Sara A. Hurvitz
Patients with HER-2-positive breast cancer appeared more likely to achieve pathologic complete response when treated with traditional neoadjuvant systemic chemotherapy plus HER-2-targeted blockade than HER-2-targeted chemotherapy plus HER-2-targeted blockade, according to results of the open-label, randomized phase 3 KRISTINE trial.
However, more grade 3 or grade 4 adverse events occurred among patients assigned traditional neoadjuvant systemic chemotherapy.
Use of trastuzumab (Herceptin, Genentech)-based regimens in the neoadjuvant setting has resulted in pathologic complete response rates of 30% to 45% among patients with HER-2-positive breast cancer, according to Sara A. Hurvitz, MD, director of the breast oncology program at UCLA Jonsson Comprehensive Cancer Center, and colleagues.
“Findings from previous studies have shown that dual-agent HER-2 blockade increases the number of patients achieving a pathological complete response compared with single-agent HER-2-directed treatment,” Hurvitz and colleagues wrote. “[Among] patients with HER-2-positive early breast cancer ... incorporation of highly effective anti-HER-2 therapies has led to 3-year survival rates in excess of 90%.”

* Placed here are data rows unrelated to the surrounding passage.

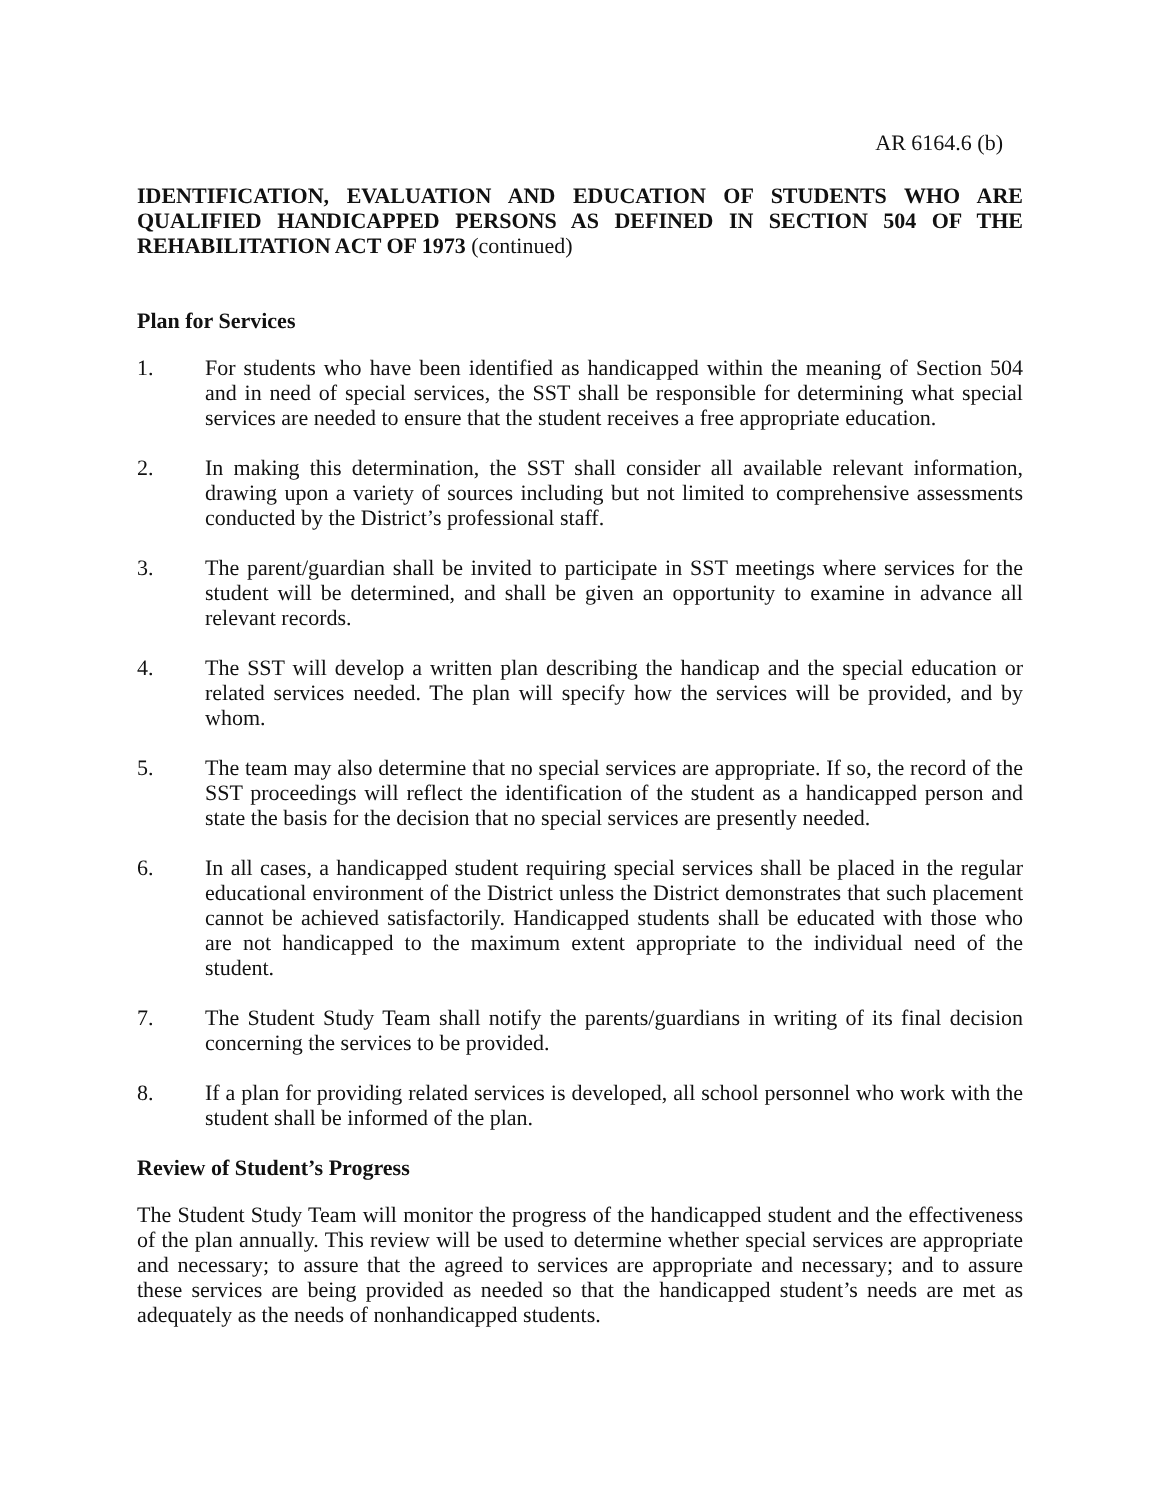AR 6164.6 (b)
IDENTIFICATION, EVALUATION AND EDUCATION OF STUDENTS WHO ARE QUALIFIED HANDICAPPED PERSONS AS DEFINED IN SECTION 504 OF THE REHABILITATION ACT OF 1973 (continued)
Plan for Services
1. For students who have been identified as handicapped within the meaning of Section 504 and in need of special services, the SST shall be responsible for determining what special services are needed to ensure that the student receives a free appropriate education.
2. In making this determination, the SST shall consider all available relevant information, drawing upon a variety of sources including but not limited to comprehensive assessments conducted by the District’s professional staff.
3. The parent/guardian shall be invited to participate in SST meetings where services for the student will be determined, and shall be given an opportunity to examine in advance all relevant records.
4. The SST will develop a written plan describing the handicap and the special education or related services needed. The plan will specify how the services will be provided, and by whom.
5. The team may also determine that no special services are appropriate. If so, the record of the SST proceedings will reflect the identification of the student as a handicapped person and state the basis for the decision that no special services are presently needed.
6. In all cases, a handicapped student requiring special services shall be placed in the regular educational environment of the District unless the District demonstrates that such placement cannot be achieved satisfactorily. Handicapped students shall be educated with those who are not handicapped to the maximum extent appropriate to the individual need of the student.
7. The Student Study Team shall notify the parents/guardians in writing of its final decision concerning the services to be provided.
8. If a plan for providing related services is developed, all school personnel who work with the student shall be informed of the plan.
Review of Student’s Progress
The Student Study Team will monitor the progress of the handicapped student and the effectiveness of the plan annually. This review will be used to determine whether special services are appropriate and necessary; to assure that the agreed to services are appropriate and necessary; and to assure these services are being provided as needed so that the handicapped student’s needs are met as adequately as the needs of nonhandicapped students.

Researchers conducted the KRISTINE trial to assess a neoadjuvant regimen for HER-2-positive breast cancer that replaced traditional systemic chemotherapy with targeted treatment.
The analysis included 444 patients aged 18 years or older with HER-2-positive stage II to stage III operable breast cancer. All patients had ECOG performance status of 0 or 1, and a baseline left ventricular ejection fraction of at least 55%.
Researchers randomly assigned 221 patients to traditional neoadjuvant systemic chemotherapy with docetaxel (75 mg/m2) and carboplatin (area under the concentration-time curve, 6 mg/mL per minute), plus HER-2 targeted blockade with trastuzumab (8-mg/kg loading dose, followed by 6-mg/kg maintenance doses) and pertuzumab (Perjeta, Genentech), administered in an 840-mg loading dose and 420-mg maintenance doses.
The other 223 patients received six cycles of the experimental regimen, which consisted of 3.6 mg/kg ado-trastuzumab emtansine (Kadcyla, Genentech) plus pertuzumab (840-mg loading dose, followed by 420-mg maintenance doses).
Pathologic complete response, measured by local evaluation of tumor samples taken at breast cancer surgery — performed 14 days to 6 weeks after completion of neoadjuvant therapy — served as the primary endpoint. Researchers also assessed safety among all patients who received at least one dose of study medication.
A higher percentage of patients assigned traditional systemic chemotherapy regimen achieved pathologic complete response (55.7% vs. 44.4%; absolute difference, – 11.3 percentage points; 95% CI, –20.5 to –2). However, grade 3 to grade 4 adverse events (64% vs. 13%) and serious adverse events (29% vs. 5%) occurred more frequently in the group assigned traditional systemic chemotherapy.
Patients assigned traditional systemic chemotherapy appeared more likely to experience grade 3 to grade 4 neutropenia (25% vs. <1%), diarrhea (15% vs. <1%), febrile neutropenia (15% vs. 0%), platelet count decrease (5% vs. 1%), fatigue (3% vs. 1%), alanine aminotransferase increase (2% vs. 1%) and hypokalemia (2% vs. 1%).
Researchers reported no deaths in either group during neoadjuvant treatment.
“In the neoadjuvant setting, where the ultimate aim of treatment is to prevent disease recurrence, the use of HER-2 blockade plus traditional chemotherapy remains the standard therapeutic approach to optimizing the number of patients achieving a pathological complete response,” Hurvitz and colleagues wrote. “Future efforts should improve the efficacy of chemotherapy without imparting more toxicity.” – by Savannah Demko
Disclosures: Hurvitz reports honoraria from F. Hoffmann-La Roche and Genentech, as well as travel support from Bayer, Boehringer Ingelheim, Eli Lilly, F. Hoffmann-La Roche, Novartis and Pfizer. Please see the study for all other authors’ relevant financial disclosures.